NOTE: Today most people only know that Caney Creek Reservoir and Caney Lake State Park is considered one of the jewels of Sportsman’s Paradise, as the state is called. Few remember the countless trials, tribulations, pitfalls and roadblocks that had to be overcome or the role that Woody McDonald played in changing the woods into water. This week – Shots are fired!
During the years of 1861 – 1865 a war broke out that nearly tore the United States of America apart. A little over 100 years later another north/south war broke out in the state of Louisiana. It was a battle for political superiority between two men, Speaker of the House, E.L. “Bubba” Henry from the north and Governor Edwin Edwards from the south. The weapons used weren’t bullets but barbs and the battle was far from “civil”. The battleground – Caney Lake!

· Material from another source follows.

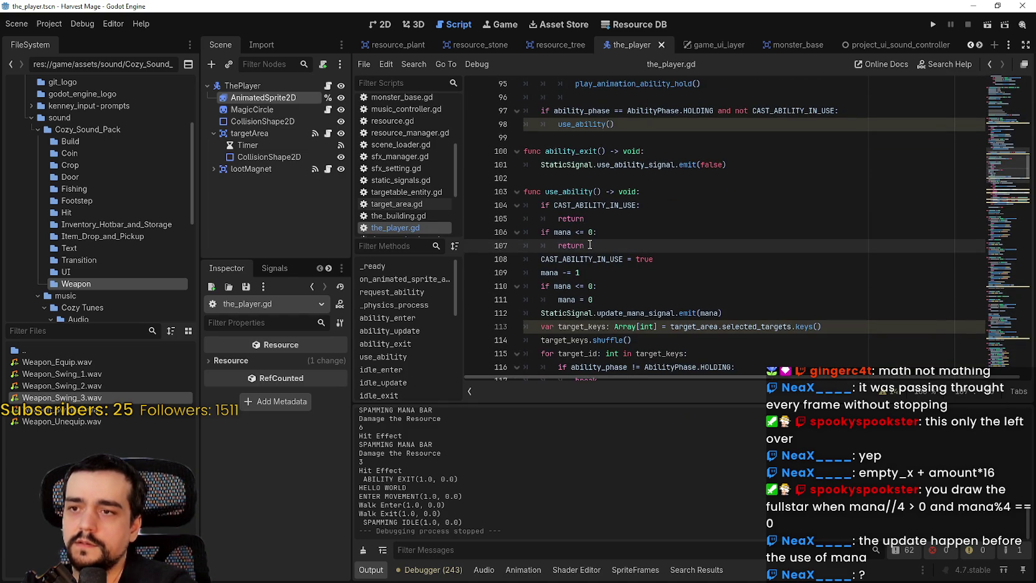
scroll(590, 244, "up", 4)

Up until the end of Edwards first administration (1972-76), the pair were pals. Both held their position during Edwards second term (1976-80), with Henry earning the distinction of being the only speaker to succeed himself in modern history. It was in 1976 that a rift began between the two.
The consensus opinion was that it was due to Edwards thinking that Henry was trying to usurp his power by forming a coalition of younger members of the house who earned the nickname the “Young Turks.” Led by Henry, the group urged for spending cuts, reducing the number of state employees and reducing the amount of bonded indebtedness, all which went against the Edwards platform.
What started as political jousts on floor of the House of Representatives soon turned into personal attacks all relating to Caney Lake. On September 2nd of the bicentennial year, an article was published by the Shreveport Times Ruston Bureau that questioned Henry’s connection with the Timox Development Corporation out of Dallas, TX. Labeled as a “conflict of interest” the article pointed out that two of Henry’s law partners and his brother-in-law owned stock in the company that was developing approximately 2,000 acres of residential property adjacent to Caney Lake.
Henry quickly denied any copiability. “Bubba” stated that the only connection he had with the property was as a promoter of the lake and that he did not keep up with his partner’s or brother-in-law’s business ventures, but the seed had been planted which Henry tried to downplay.
“It is not worthy of comment concerning any possible question of using my influence as a political figure for personal gain,” Henry was quoted as saying.
Regardless, a shot had been fired prompting Henry to fire a salvo of his own one month later. In an October 8th article in the Shreveport Times, Henry accused Edwards of coercion by deliberately blocking work on Caney Lake by withholding funds for the project.
The basis of his claim was a September meeting Edwards had with Woody McDonald. The Chairman of the Jackson Parish Watershed Commission had flown to Baton Rouge to ask Edwards to allow the State Department of Public Works to let a $1,000,000.00 (one million) dollar contract that would clear much of the lake bottom.
“He (McDonald) was told that until I got in line, they weren’t going to do anything on the lake or anything else,” Henry was quoted as saying.
Henry further stated that the Governor said he would tell all local officials in Jackson Parish the project was being stonewalled because of the “politics in Baton Rouge.” He also confirmed that the Governor told Henry that he hoped he enjoyed the company of his “new found friends”, referring to the Henry led coalition of “Young Turks.”
Edwards denied that their political battle had anything to do with the funds for Caney Lake suddenly drying up after over $2,000,000.00 (two million) being given for the project over the last decade. His claim was that the state just didn’t have the additional 8-9 million dollars it would take to complete the project.
The battle raged on throughout the remaining years of the Edwards administration. Despite multiple attempts by Henry to get the money needed re-appropriated, each time the effort was stonewalled.
Like the “Civil War” brought the progression of the United States to a standstill for four years, the “un-civil” war between these two did the same for the progression of Caney Lake.